- Directed by: Gus Meins
- Produced by: Hal Roach
- Cinematography: Harry Forbes
- Edited by: Louis McManus
- Music by: Leroy Shield
- Distributed by: MGM
- Release date: September 21, 1935;
- Running time: 19' 27"
- Country: United States
- Language: English

= Little Papa =

Little Papa is a 1935 Our Gang short comedy film directed by Gus Meins. It was the 138th Our Gang short to be released.

==Plot==
Although Spanky would like to play football with the rest of the gang, he is stuck at home taking care of his baby sister. Hoping to lull the kid to sleep, thereby allowing himself to sneak out of the house, Spanky tries all sorts of "sure-fire" beddie-bye methods.

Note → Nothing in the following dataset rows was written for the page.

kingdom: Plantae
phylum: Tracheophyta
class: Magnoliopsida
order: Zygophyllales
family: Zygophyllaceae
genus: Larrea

But neither he nor his co-conspirator "Alfalfa" are able to coerce the little brat into drifting off to dreamland—though they do briefly fall asleep themselves.

Their efforts briefly succeed but ultimately fail when, in the process of inflating a football, they cause its air sac to burst loudly, waking the baby and ruining all their efforts.

==Cast==

===The Gang===
- Scotty Beckett as Scotty
- George McFarland as Spanky
- Carl Switzer as Alfalfa
- Billie Thomas as Buckwheat
- Alvin Buckelew as Alvin
- Dickie De Nuet as Little Our Gang member
- Sidney Kibrick as Our Gang member
- Donald Proffitt as Our Gang member

===Additional cast===
- Patsy May as Baby
- Ruth Hiatt as Mother
- Eva Lee Kuney (uncredited)

== Notes ==
- This short marks the first appearance of Patsy May, who only made 3 other Our Gang appearances after this.